No dramatic knockouts in the second debate -- but the former vice president was unable to explain his record.

 

There were no defining moments in tonight’s debate – except for this:

Once again, Joe Biden looked terrible.

He couldn’t explain his health care plan, which doesn’t seem to be much of a plan at all.

Stumbling, unclear — he’s not the front runner.

He totally fell apart when the debate turned to immigration. NY Mayor Bill DeBlasio asked him whether he supported the Obama-era deportations. Biden: “I wasn’t the president, and my advice to him is confidential.”

Worse: Biden said that crossing the border is a crime – although “anyone with a Ph.D should be allowed in.”

It just went further downhill when the issue of criminal justice took center stage. There’s no excuse for Biden’s long history of “tough on crime” laws that created the massive incarceration crisis. And yet, the former VP never said he did anything wrong.

Instead, he tried to attack Harris and her record as a San Francisco DA (although he didn’t mention San Francisco, he just said “she was there and had a police department.”) There’s plenty of reason to criticize Harris and her record as DA and attorney general, but Biden’s stumbling approach and his refusal to acknowledge the mistakes of the past were embarrassing.

When Harris asked Biden why he supported the Hyde Amendment, he said that a lot of people in Congress voted for it.

The only thing he ever said to explain his past votes – and he said it several times on several issues – is “that was a long time ago.”

The Democrats need to do a better job selling the idea of universal health care.

They fought and squabbled on stage tonight, and Sen.
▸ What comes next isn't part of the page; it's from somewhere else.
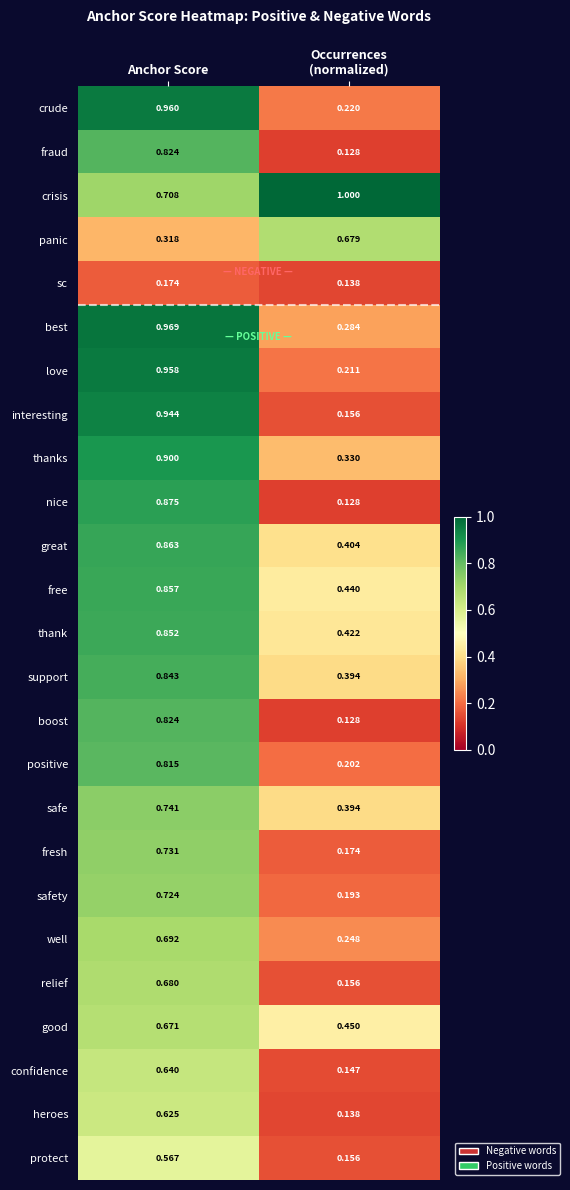

Where is panic nearest to the value 0?

Anchor Score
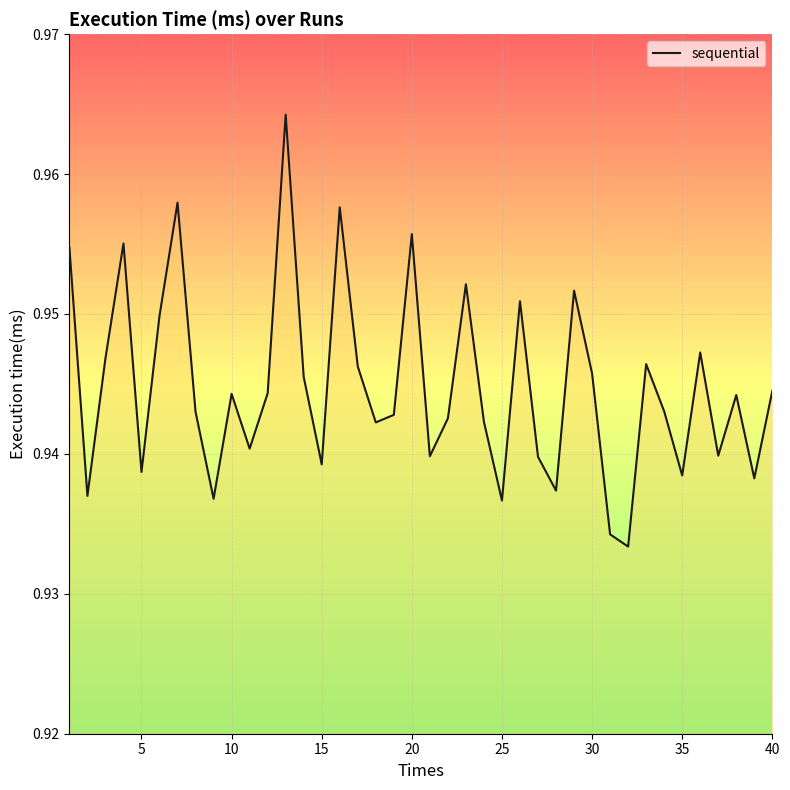

Does the chart have visible grid lines?

Yes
Kamala Harris probably did the best at explaining why Medicare for All would work, but even she didn’t do that well. Her plan – which is still linked to private insurance companies, so it’s not really Medicare for All – came under attack from former VP Joe Biden who said it would cost $30 trillion. Sen. Bennett of Colorado (why is he even in this race and debate?) said it would raise everyone’s taxes.

Harris said that her plan would, eventually, sever the connection between employment and insurance. That’s the right approach, but she either didn’t have time or didn’t know how to make it clear:

We are already paying those trillions of dollars for health care. We’re either paying out of pocket through Obamacare (which is way, way too expensive to be effective, trust me I’ve been there) or we are paying because our employers are putting money into the insurance industry instead of into our paychecks.

Julian Castro was the only candidate who even mentioned the housing issues that are the defining problem in most of the country. He said: “The rent is going through the roof.” That was about it.

DeBlasio, who is not going to make it to the next round, tried to be the Bernie Sanders of tonight’s debate: He started off by saying “We will restructure society and tax the hell out of the rich.” In his closing statement, he said that Trump represents “socialism for the rich.”

That, however, was about all the discussion that there was about taxation and economic inequality. The moderators pretty much ignored the issue. And the fact that only DiBlasio made it a serious issue is a major concern: The Democrats aren’t going to win unless the can present a clear economic agenda that appeals to the working class.

I didn’t see it with these candidates tonight.